● **PROBLEM REQUIREMENTS**: Please copy, word for word, only the stretch of the records below from the line containing "The speed as" through the line containing "Observed: 420 V", both of those lines included.

____ DATA SHOWN

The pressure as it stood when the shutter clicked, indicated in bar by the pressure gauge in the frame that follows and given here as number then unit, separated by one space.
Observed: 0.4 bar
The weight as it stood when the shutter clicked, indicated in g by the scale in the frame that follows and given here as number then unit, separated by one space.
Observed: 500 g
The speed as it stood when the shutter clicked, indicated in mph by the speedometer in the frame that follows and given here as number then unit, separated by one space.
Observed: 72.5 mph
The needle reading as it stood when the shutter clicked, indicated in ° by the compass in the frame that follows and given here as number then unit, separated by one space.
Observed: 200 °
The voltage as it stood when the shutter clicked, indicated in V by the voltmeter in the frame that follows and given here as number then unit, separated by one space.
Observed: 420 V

________
____ DATA SHOWN

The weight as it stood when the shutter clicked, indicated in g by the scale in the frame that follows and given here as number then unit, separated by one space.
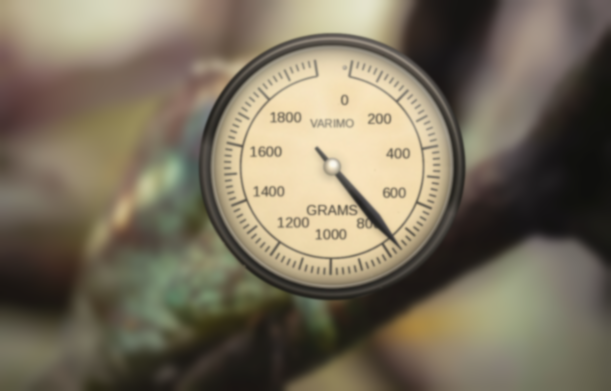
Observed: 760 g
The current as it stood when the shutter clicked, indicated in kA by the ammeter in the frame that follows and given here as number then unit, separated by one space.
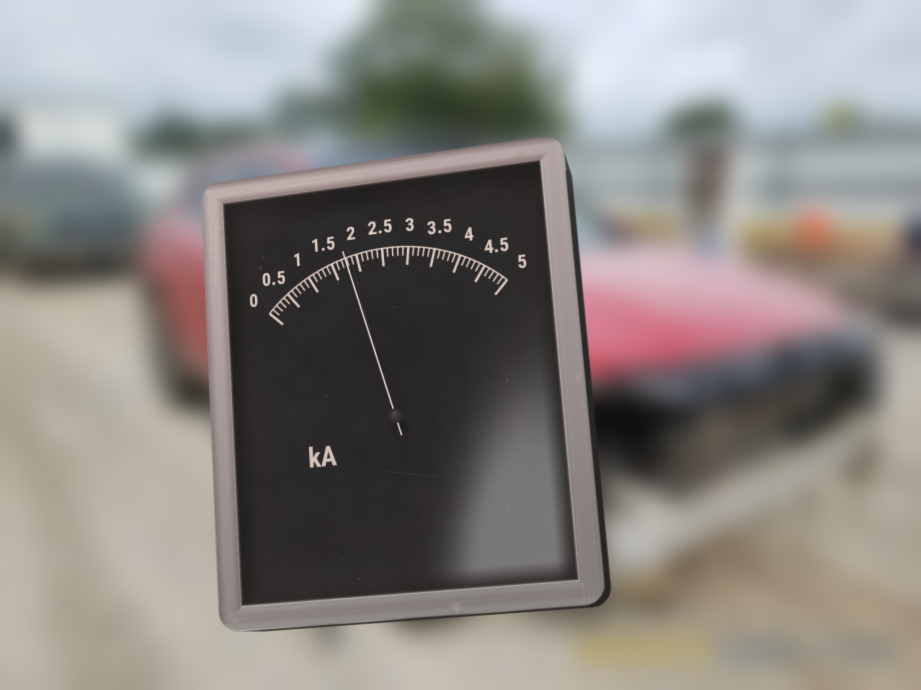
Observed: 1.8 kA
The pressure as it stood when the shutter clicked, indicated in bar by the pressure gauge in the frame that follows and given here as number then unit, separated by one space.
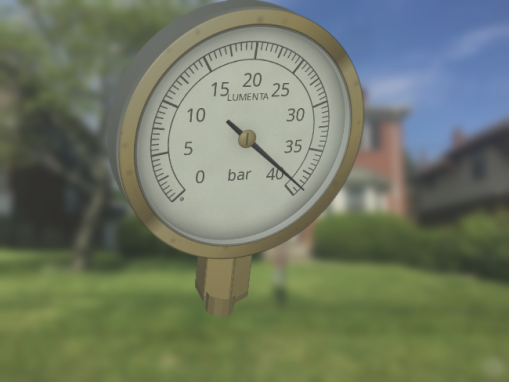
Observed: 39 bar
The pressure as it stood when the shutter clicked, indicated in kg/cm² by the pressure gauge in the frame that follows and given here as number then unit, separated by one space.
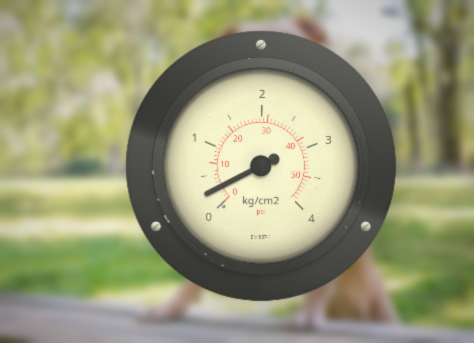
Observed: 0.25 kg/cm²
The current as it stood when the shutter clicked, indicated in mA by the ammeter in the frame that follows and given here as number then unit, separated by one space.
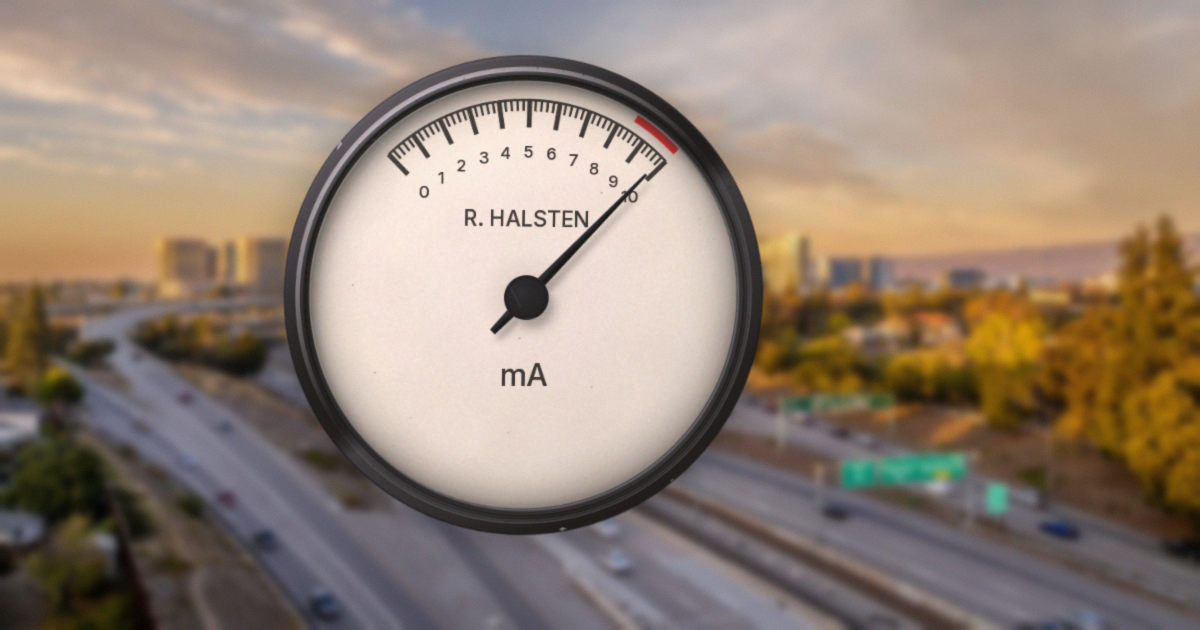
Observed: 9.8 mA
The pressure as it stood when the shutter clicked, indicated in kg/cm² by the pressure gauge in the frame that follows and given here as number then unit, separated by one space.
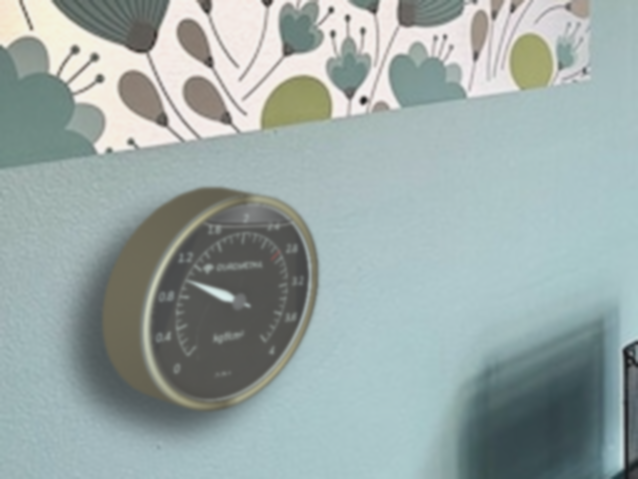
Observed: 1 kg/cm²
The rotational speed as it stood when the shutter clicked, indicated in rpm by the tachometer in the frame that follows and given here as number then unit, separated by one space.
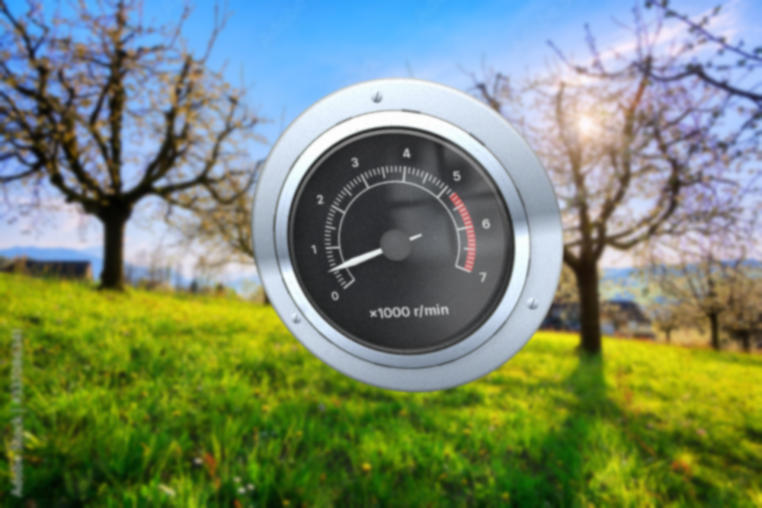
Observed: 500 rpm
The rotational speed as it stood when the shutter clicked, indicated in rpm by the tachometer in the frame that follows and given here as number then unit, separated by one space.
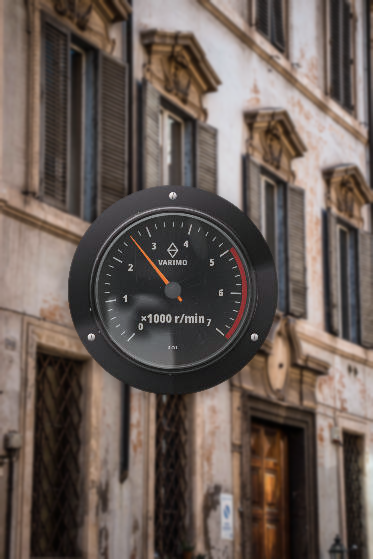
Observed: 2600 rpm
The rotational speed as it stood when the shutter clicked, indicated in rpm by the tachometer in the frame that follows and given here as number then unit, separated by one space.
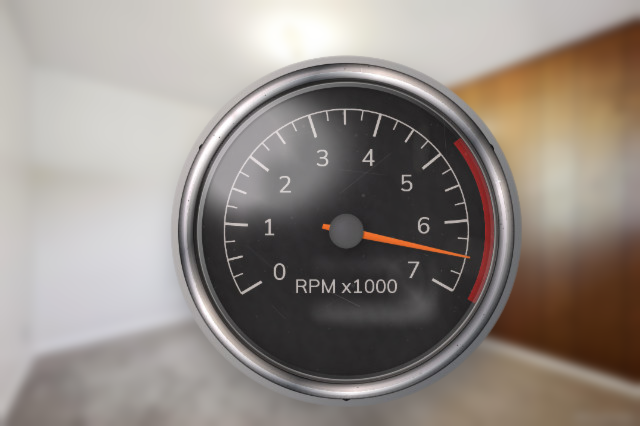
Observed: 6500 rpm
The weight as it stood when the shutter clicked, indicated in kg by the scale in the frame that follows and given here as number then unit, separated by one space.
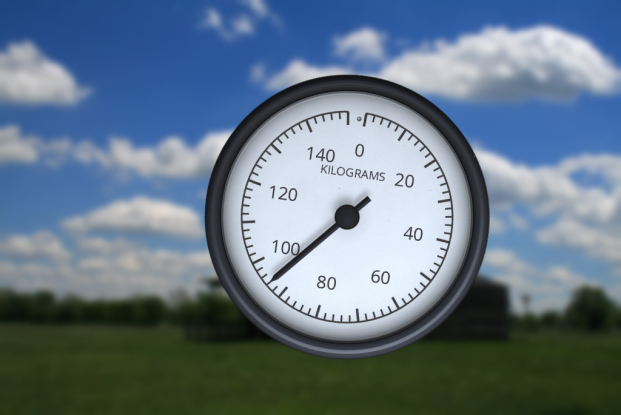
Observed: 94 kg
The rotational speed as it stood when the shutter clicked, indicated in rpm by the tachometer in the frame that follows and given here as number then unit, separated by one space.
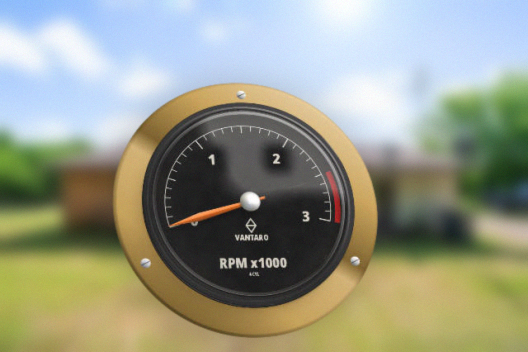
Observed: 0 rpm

________

● **TASK ANSWER**:
The speed as it stood when the shutter clicked, indicated in mph by the speedometer in the frame that follows and given here as number then unit, separated by one space.
Observed: 72.5 mph
The needle reading as it stood when the shutter clicked, indicated in ° by the compass in the frame that follows and given here as number then unit, separated by one space.
Observed: 200 °
The voltage as it stood when the shutter clicked, indicated in V by the voltmeter in the frame that follows and given here as number then unit, separated by one space.
Observed: 420 V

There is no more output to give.